Anthony Giddens • Sociology 6th edition

Assignment Guide for Chapter 11

It has been suggested that class is ‘sociology’s only independent variable’. Explain and evaluate this claim.

A good approach to this question would be to clarify what the question is asking. You can return to Chapter 2 to make the distinction between independent and dependent variables before moving on to a discussion of the use of social class as a central sociological concept. This might act as a useful route into discussing the continuing salience of class.

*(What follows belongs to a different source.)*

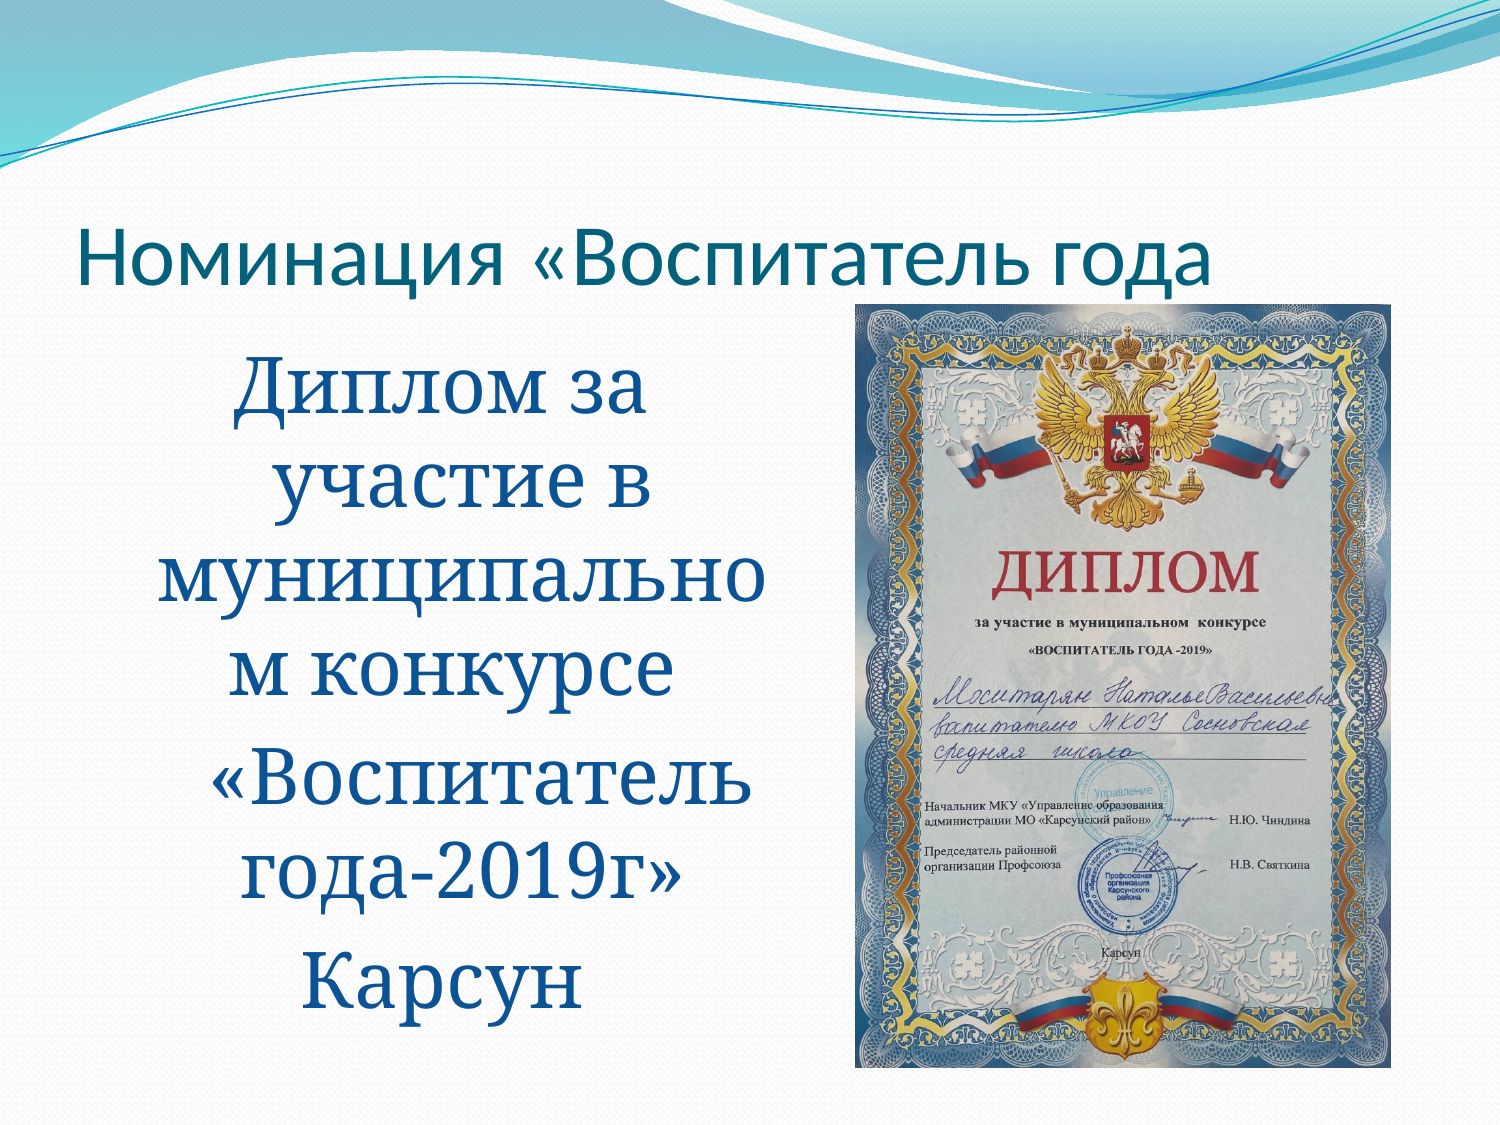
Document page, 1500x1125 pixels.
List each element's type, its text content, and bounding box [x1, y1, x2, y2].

picture [855, 304, 1392, 1068]
title Номинация «Воспитатель года [75, 115, 1425, 303]
list Диплом за участие в муниципальном конкурсе «Воспитатель года-2019г» Карсун [75, 328, 809, 1038]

Class analysis is of course a cottage industry in its own right and you need to avoid getting bogged down in too much description of the various surveys or the technical details of various schema. You will, however, want to examine the theoretical and empirical debates about whether or not class persists. Pakulski and Waters’s argument about the ‘death of class’ was a very bold claim which has proved difficult to sustain (see pp. 447-8). However, their critique may be able to generate a number of more limited claims, and this is where the discussion of variables comes into its own.

When we talk about the ‘importance’, ‘strength’ or ‘salience’ of class, we are essentially concerned with our capacity to predict or explain people’s characteristics, behaviour or attitudes on the basis of their social class position. Various critiques of class analysis exist and it might be useful to rehearse a few to show that you understand what is at stake in these debates. A major issue is the problem of gender and (perhaps to a lesser extent in a European context) ethnicity. This is both a technical and empirical argument. Pages 460-3 deal with the role of working women in households and the impact this has upon attempts to identify their class positions.

Pages 458-60 address the importance of another variable, that of ‘lifestyle’. This is a tricky area, so you will need to tread carefully. There are two distinct arguments going on here. One concerns ‘lifestyle’ as an ‘outcome variable’ and claims that class is unable straightforwardly to predict lifestyle choices. This is the ‘blurring’ argument, which points to the increasing similarities in the way we dress and speak, and the goods and services we purchase. It has some connection to the ‘embourgeoisement’ thesis (pp. 453-4) and is empirically sound, up to a point. However, there is a second and bolder argument, occasionally reproduced in newspapers and magazines, namely that ‘lifestyle’ is now as important or more so in determining ‘who one is’. This is an argument about identity and people’s sense of self and it is valid within bounds, but it does need to be separated from other strands of the debate.

One way of giving the essay a more empirical feel is to use a specific case study to show ways in which class can be helpful in predicting or explaining outcomes, and also its limitations. Two possibilities are available. Social mobility is in some ways the archetypal example, using class position during childhood as the origin, to predict class position during mature adulthood as the destination. Another option would be to draw on material on voting behaviour from Chapter 22 in order to write about the ways in which political expression is still shaped by social class alongside other factors such as gender and age.